Click here to view the variables selected in step 2.

 

Step 3: Merge NLSY79 and Child/Young Adult data files and calculate needed fertility variables

Now that we have our two data sets from Steps 1 and 2, we're ready to merge them and start programming our variables. The logic of this is as follows:

  1. We'll start by merging the two data sets. We will merge NLSY79 mother characteristics in with the Child/Young Adult data set.
  2. Next, we want to code whether the mother had a birth prior to age 18. We'll only create this variable for mothers who are interviewed after they turn 18. We'll calculate the age at last interview and the year of last interview from 1982 forward. Then we'll use this information to code the teen birth variable.
  3. We'll do something similar with the young adults. First we'll restrict our data to female young adults, and construct variables for age and year of last interview. Then we'll code the teen birth variable for young adults who are interviewed after they turn 18.

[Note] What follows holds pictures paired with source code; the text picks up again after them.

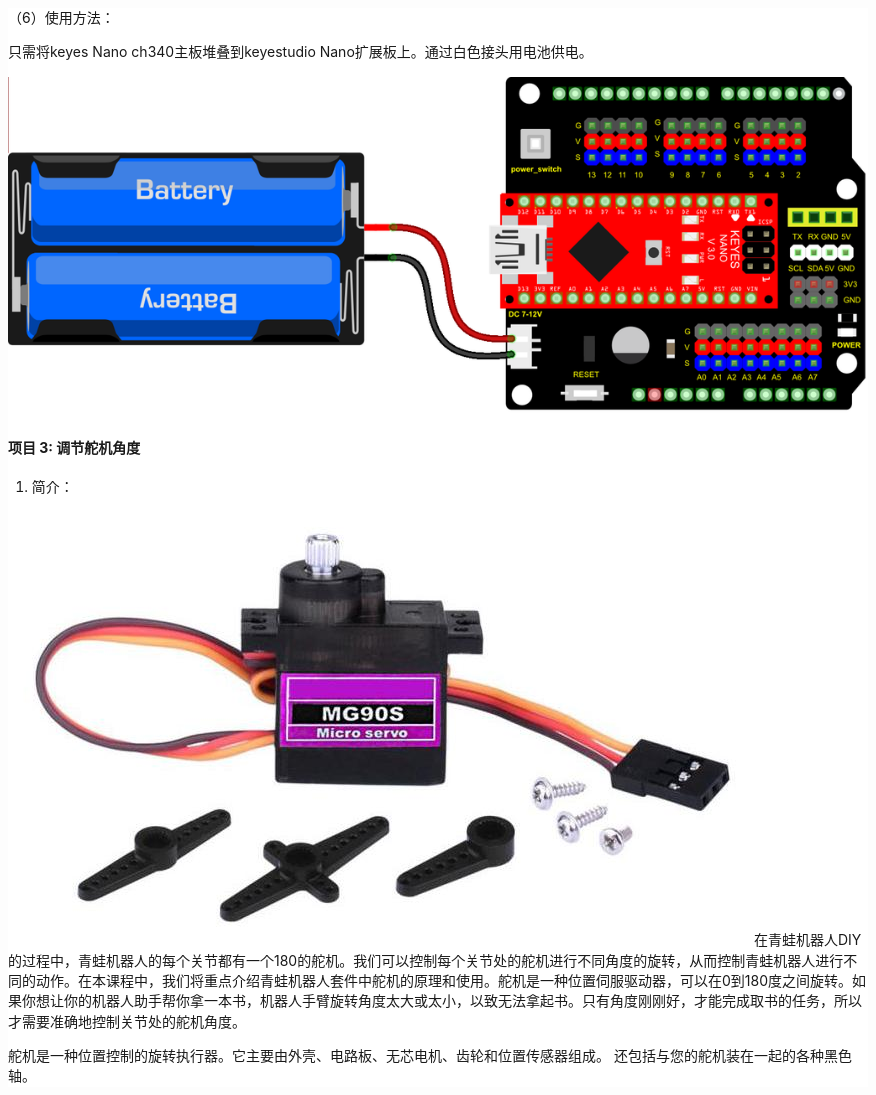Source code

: （6）使用方法：

只需将keyes Nano ch340主板堆叠到keyestudio Nano扩展板上。通过白色接头用电池供电。

![](media/a3f329492731c70eeec3032217a5dc4e.png)

#### 项目 3: 调节舵机角度 

1.  简介：

![](media/9a87f1082013c7c697b72d6444c68f2a.jpg)在青蛙机器人DIY的过程中，青蛙机器人的每个关节都有一个180的舵机。我们可以控制每个关节处的舵机进行不同角度的旋转，从而控制青蛙机器人进行不同的动作。在本课程中，我们将重点介绍青蛙机器人套件中舵机的原理和使用。舵机是一种位置伺服驱动器，可以在0到180度之间旋转。如果你想让你的机器人助手帮你拿一本书，机器人手臂旋转角度太大或太小，以致无法拿起书。只有角度刚刚好，才能完成取书的任务，所以才需要准确地控制关节处的舵机角度。

舵机是一种位置控制的旋转执行器。它主要由外壳、电路板、无芯电机、齿轮和位置传感器组成。
还包括与您的舵机装在一起的各种黑色轴。

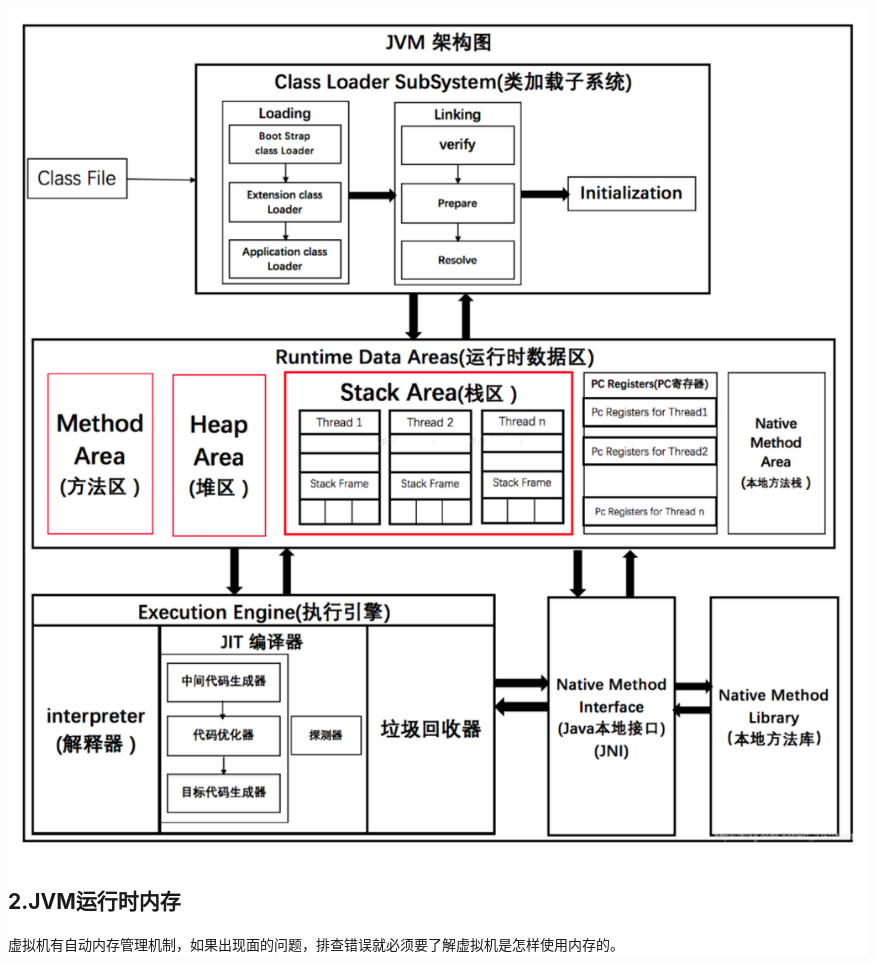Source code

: ![image-20210918223535801](assets/jvm/image-20210918223535801.png)

## 2.JVM运行时内存

虚拟机有自动内存管理机制，如果出现面的问题，排查错误就必须要了解虚拟机是怎样使用内存的。
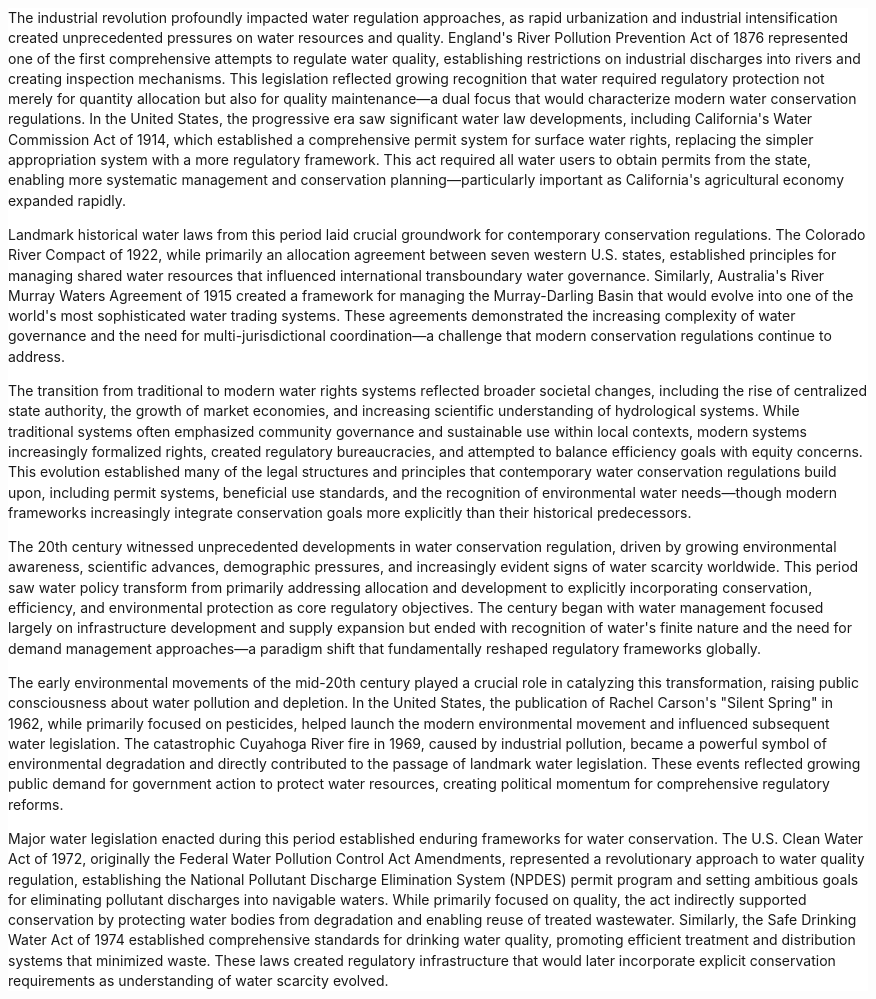The industrial revolution profoundly impacted water regulation approaches, as rapid urbanization and industrial intensification created unprecedented pressures on water resources and quality. England's River Pollution Prevention Act of 1876 represented one of the first comprehensive attempts to regulate water quality, establishing restrictions on industrial discharges into rivers and creating inspection mechanisms. This legislation reflected growing recognition that water required regulatory protection not merely for quantity allocation but also for quality maintenance—a dual focus that would characterize modern water conservation regulations. In the United States, the progressive era saw significant water law developments, including California's Water Commission Act of 1914, which established a comprehensive permit system for surface water rights, replacing the simpler appropriation system with a more regulatory framework. This act required all water users to obtain permits from the state, enabling more systematic management and conservation planning—particularly important as California's agricultural economy expanded rapidly.

Landmark historical water laws from this period laid crucial groundwork for contemporary conservation regulations. The Colorado River Compact of 1922, while primarily an allocation agreement between seven western U.S. states, established principles for managing shared water resources that influenced international transboundary water governance. Similarly, Australia's River Murray Waters Agreement of 1915 created a framework for managing the Murray-Darling Basin that would evolve into one of the world's most sophisticated water trading systems. These agreements demonstrated the increasing complexity of water governance and the need for multi-jurisdictional coordination—a challenge that modern conservation regulations continue to address.

The transition from traditional to modern water rights systems reflected broader societal changes, including the rise of centralized state authority, the growth of market economies, and increasing scientific understanding of hydrological systems. While traditional systems often emphasized community governance and sustainable use within local contexts, modern systems increasingly formalized rights, created regulatory bureaucracies, and attempted to balance efficiency goals with equity concerns. This evolution established many of the legal structures and principles that contemporary water conservation regulations build upon, including permit systems, beneficial use standards, and the recognition of environmental water needs—though modern frameworks increasingly integrate conservation goals more explicitly than their historical predecessors.

The 20th century witnessed unprecedented developments in water conservation regulation, driven by growing environmental awareness, scientific advances, demographic pressures, and increasingly evident signs of water scarcity worldwide. This period saw water policy transform from primarily addressing allocation and development to explicitly incorporating conservation, efficiency, and environmental protection as core regulatory objectives. The century began with water management focused largely on infrastructure development and supply expansion but ended with recognition of water's finite nature and the need for demand management approaches—a paradigm shift that fundamentally reshaped regulatory frameworks globally.

The early environmental movements of the mid-20th century played a crucial role in catalyzing this transformation, raising public consciousness about water pollution and depletion. In the United States, the publication of Rachel Carson's "Silent Spring" in 1962, while primarily focused on pesticides, helped launch the modern environmental movement and influenced subsequent water legislation. The catastrophic Cuyahoga River fire in 1969, caused by industrial pollution, became a powerful symbol of environmental degradation and directly contributed to the passage of landmark water legislation. These events reflected growing public demand for government action to protect water resources, creating political momentum for comprehensive regulatory reforms.

Major water legislation enacted during this period established enduring frameworks for water conservation. The U.S. Clean Water Act of 1972, originally the Federal Water Pollution Control Act Amendments, represented a revolutionary approach to water quality regulation, establishing the National Pollutant Discharge Elimination System (NPDES) permit program and setting ambitious goals for eliminating pollutant discharges into navigable waters. While primarily focused on quality, the act indirectly supported conservation by protecting water bodies from degradation and enabling reuse of treated wastewater. Similarly, the Safe Drinking Water Act of 1974 established comprehensive standards for drinking water quality, promoting efficient treatment and distribution systems that minimized waste. These laws created regulatory infrastructure that would later incorporate explicit conservation requirements as understanding of water scarcity evolved.
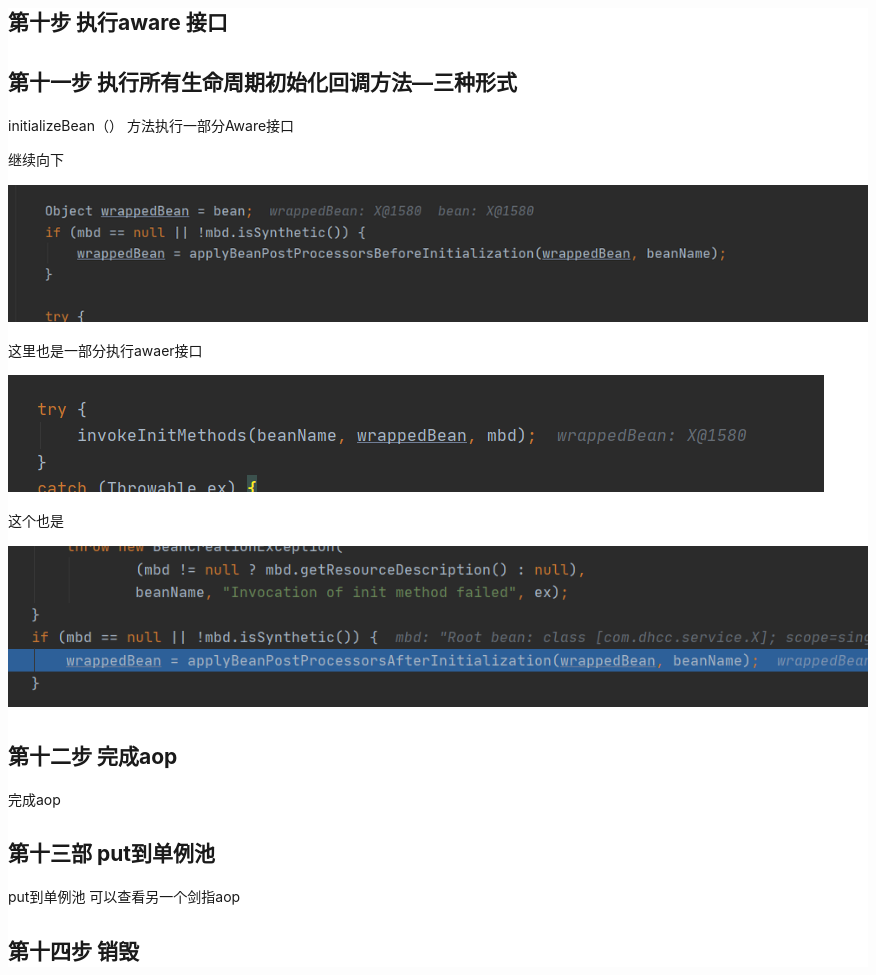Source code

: 第十步 执行aware 接口 
---------------------

第十一步 执行所有生命周期初始化回调方法—三种形式 
------------------------------------------------

initializeBean（） 方法执行一部分Aware接口

继续向下

![](image/doc_html_c8fca5a14c426288.png)

这里也是一部分执行awaer接口

![](image/doc_html_c6a624d0aa007914.png)

这个也是

![](image/doc_html_3ecccdefae822f90.png)

第十二步 完成aop 
----------------

完成aop

第十三部 put到单例池 
--------------------

put到单例池 可以查看另一个剑指aop

第十四步 销毁 
-------------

Program code is available in SAS, SPSS, and STATA.

 

Step 4: Statistics

Final Statistics from Program: Data through 2006 survey

m_teenbirth (mean = .249, N = 3147);
y_teenbirth (mean = .137, N = 2419) smaller sample size because only created for those at least 18;
y_year_lint (mean = 2006, N = 3147)
y_age_lint (mean = 21.3, N = 3147)
m_year_lint (mean = 2005, N = 3147)
m_age_lint (mean = 44.6, N = 3147)

Next Step: This tutorial focuses on linking mothers and their young adult daughters. One can use similar techniques to link other characteristics of mothers with characteristics of their children.